Work required ::
With pictures left out, output exactly the lines from the line holding "left knee: (518, 397)" through the end of the data, both included.

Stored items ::
• • • • • • •

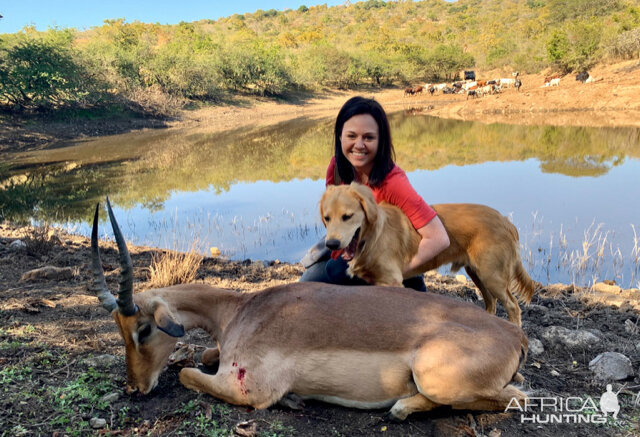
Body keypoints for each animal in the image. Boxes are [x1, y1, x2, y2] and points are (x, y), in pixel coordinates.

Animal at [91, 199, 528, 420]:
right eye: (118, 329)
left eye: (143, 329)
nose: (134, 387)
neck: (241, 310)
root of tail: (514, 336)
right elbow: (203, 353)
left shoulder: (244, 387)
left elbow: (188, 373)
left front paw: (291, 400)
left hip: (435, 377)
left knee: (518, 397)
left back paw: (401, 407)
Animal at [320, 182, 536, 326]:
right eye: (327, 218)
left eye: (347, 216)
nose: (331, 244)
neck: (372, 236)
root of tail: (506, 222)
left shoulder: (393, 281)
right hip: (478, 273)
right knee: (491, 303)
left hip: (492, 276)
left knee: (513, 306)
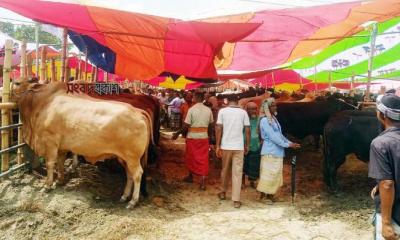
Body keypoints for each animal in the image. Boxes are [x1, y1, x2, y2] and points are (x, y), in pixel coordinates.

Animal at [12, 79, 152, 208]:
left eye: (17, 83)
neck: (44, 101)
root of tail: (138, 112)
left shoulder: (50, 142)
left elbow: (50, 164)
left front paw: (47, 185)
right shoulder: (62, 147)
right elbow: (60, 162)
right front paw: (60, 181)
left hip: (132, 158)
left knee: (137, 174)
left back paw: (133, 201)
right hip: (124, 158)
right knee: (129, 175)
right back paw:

• • • • • • •

Answer for the task ::
left knee: (518, 397)
left back paw: (401, 407)
Animal at [320, 182, 536, 326]:
right eye: (327, 218)
left eye: (347, 216)
nose: (331, 244)
neck: (372, 236)
root of tail: (506, 222)
left shoulder: (393, 281)
right hip: (478, 273)
right knee: (491, 303)
left hip: (492, 276)
left knee: (513, 306)
Body keypoints for each animal in the image. Boxes are [x1, y1, x2, y2] and points are (x, y), in pixel coordinates.

Animal at [12, 79, 152, 208]:
left eye: (17, 83)
neck: (44, 101)
root of tail: (138, 112)
left shoulder: (50, 142)
left elbow: (50, 164)
left front paw: (47, 185)
right shoulder: (62, 147)
right elbow: (60, 162)
right front paw: (60, 181)
left hip: (132, 158)
left knee: (137, 174)
left back paw: (133, 201)
right hip: (124, 158)
right knee: (129, 175)
right back paw:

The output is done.